Search
Question: computeSumFactors: warning about cluster size
0
11 months ago by
sfpacman0
sfpacman0 wrote:

I am running computeSumFactors on a rather large expression matrix ( 68K ~ 20K).  Instead of running quickCluster on such a large matrix, I use k-mean clustering result from a previous analysis ( PCA of top 1000 variable genes). However, it returns the following warning upon finished : number of cells in each cluster should be at least twice that of the largest 'sizes'. I was wondering if it will have any adverse effects on the size factor when the number of cells are not evenly distributed in each clusters.

modified 11 months ago • written 11 months ago by sfpacman0
1
11 months ago by
Aaron Lun20k
Cambridge, United Kingdom
Aaron Lun20k wrote:

No, it's fine. We threw in warnings when we were developing the method, but later on, we found that it didn't really matter (as long as you have enough cells - usually at least 100 - in each cluster, which is ensures you get precise estimates). As of the next release, this particular warning will be removed; the function will also be more tolerant of number of cells in each cluster below sizes, producing warnings rather than errors.

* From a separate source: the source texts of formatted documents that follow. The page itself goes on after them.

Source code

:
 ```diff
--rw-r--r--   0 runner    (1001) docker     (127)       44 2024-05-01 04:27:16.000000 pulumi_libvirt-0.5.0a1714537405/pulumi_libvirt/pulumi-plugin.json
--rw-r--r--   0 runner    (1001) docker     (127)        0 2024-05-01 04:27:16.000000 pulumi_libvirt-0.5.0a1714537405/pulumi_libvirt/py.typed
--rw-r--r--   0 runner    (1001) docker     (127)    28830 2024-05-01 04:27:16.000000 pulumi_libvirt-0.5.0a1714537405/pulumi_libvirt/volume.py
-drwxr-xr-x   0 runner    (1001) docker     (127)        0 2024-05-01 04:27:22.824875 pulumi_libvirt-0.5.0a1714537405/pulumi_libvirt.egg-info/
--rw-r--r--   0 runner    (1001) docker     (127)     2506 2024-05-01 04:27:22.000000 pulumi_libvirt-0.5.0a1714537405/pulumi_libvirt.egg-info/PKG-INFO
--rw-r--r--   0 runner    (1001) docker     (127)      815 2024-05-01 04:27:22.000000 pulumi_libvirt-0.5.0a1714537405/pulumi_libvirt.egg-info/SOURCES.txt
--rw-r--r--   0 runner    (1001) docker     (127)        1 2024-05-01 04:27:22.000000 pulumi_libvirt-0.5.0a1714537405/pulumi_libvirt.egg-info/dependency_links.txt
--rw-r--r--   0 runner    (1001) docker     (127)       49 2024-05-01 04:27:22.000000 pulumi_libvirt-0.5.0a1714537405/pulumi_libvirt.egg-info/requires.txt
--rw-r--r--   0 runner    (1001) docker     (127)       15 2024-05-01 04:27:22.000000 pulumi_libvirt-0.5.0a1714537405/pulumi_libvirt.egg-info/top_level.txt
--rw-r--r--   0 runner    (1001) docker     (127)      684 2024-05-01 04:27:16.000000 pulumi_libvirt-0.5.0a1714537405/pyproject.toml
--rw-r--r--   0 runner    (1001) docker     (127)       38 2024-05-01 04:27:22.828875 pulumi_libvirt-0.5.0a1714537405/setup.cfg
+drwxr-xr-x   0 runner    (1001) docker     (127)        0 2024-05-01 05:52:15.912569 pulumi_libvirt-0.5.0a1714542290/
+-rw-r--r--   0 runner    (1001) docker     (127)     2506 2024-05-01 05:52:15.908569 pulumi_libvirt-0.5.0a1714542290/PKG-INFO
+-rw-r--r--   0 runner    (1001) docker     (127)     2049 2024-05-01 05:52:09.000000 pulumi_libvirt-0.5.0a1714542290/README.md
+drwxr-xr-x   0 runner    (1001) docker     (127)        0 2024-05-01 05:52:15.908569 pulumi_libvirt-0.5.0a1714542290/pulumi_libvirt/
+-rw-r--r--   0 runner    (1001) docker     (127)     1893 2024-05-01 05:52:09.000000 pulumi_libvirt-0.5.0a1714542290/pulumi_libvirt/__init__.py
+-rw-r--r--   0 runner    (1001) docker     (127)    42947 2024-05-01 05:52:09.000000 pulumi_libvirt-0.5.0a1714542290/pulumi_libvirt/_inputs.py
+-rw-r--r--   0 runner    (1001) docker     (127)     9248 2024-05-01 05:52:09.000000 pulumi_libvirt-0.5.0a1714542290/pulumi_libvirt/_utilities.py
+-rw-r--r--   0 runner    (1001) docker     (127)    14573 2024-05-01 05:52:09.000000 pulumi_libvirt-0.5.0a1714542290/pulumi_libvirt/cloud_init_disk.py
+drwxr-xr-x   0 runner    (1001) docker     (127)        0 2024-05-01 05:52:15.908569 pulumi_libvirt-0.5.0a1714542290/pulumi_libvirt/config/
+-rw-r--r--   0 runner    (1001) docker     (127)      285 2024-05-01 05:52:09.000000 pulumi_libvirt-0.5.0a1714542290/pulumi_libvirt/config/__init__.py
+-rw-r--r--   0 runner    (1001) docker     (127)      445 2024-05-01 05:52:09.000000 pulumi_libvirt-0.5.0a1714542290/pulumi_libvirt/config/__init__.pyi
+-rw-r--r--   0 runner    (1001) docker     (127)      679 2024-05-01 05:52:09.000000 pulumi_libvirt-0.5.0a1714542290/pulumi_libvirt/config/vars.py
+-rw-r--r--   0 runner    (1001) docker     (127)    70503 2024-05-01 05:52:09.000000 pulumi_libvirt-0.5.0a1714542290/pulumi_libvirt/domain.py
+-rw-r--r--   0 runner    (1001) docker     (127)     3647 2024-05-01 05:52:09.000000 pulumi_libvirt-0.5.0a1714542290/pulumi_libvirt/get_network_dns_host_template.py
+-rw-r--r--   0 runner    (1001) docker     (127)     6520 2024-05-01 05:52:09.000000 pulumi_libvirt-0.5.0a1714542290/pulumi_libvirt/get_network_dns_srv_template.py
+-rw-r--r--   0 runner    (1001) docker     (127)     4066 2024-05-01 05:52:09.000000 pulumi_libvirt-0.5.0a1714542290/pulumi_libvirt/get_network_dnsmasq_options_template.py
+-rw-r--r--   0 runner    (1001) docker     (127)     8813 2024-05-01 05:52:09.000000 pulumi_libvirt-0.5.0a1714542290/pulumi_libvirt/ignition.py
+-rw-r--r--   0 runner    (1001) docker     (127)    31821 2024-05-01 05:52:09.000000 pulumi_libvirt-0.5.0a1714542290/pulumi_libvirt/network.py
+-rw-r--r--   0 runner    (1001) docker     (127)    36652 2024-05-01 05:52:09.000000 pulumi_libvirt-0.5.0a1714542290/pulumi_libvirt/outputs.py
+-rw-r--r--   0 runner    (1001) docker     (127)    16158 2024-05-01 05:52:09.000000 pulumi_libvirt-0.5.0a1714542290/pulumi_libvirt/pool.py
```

Note that clustering prior to computeSumFactors should be done in a way that is insensitive to the size factors. Otherwise, in extreme cases, you cluster cells that have similar library sizes, rather than those with similar expression profiles. We suggest doing something like computing ranks (e.g., with quickCluster and get.ranks=TRUE) and running a clustering algorithm on that instead. You can use k-means, or you can try quickCluster with method="igraph" (parallelizable via BiocParallel). This uses a community-based detection algorithm for clustering, which avoids constructing the distance matrix for large numbers of cells.

Also, you misspelt the tag, which is why I didn't see this post until now.

Thank you very much. I think I have the older version of scran (scran_1.2.2) , because it does not have the options for method and  get.ranks when I try to use quickCluster. It may sound silly , but I wonder if there is any way to work around it. If not, I probably have to upgrade both R  and bioconductor.

Yes, upgrading R and Bioconductor would be wise. The single-cell field moves quickly so you really want to get the latest versions of all packages. I personally switch to new versions of R as soon as they are available.

Thanks, I have installed the latest version. I am wondering how to use BiocParallel  for quickCluster with igrpah option. Also, is it normal to consume 60 to 80 gb of memory for the matrix of this kind of size  ?

Ah, the parallelization is only supported in the devel version at the moment; got my wires crossed. Currently we're transitioning to the SingleCellExperiment class, which is pretty hectic; so until the next release (next month, I think?) the current version of scran will not receive any new features.

As for the memory consumption; that is somewhat unusual, though not impossible, as the current version of scran (due to the limitation of ExpressionSet objects) represents all data inefficiently as dense matrices. The next version will provide proper support for sparse and file-backed matrices, so this should cease to be a major issue.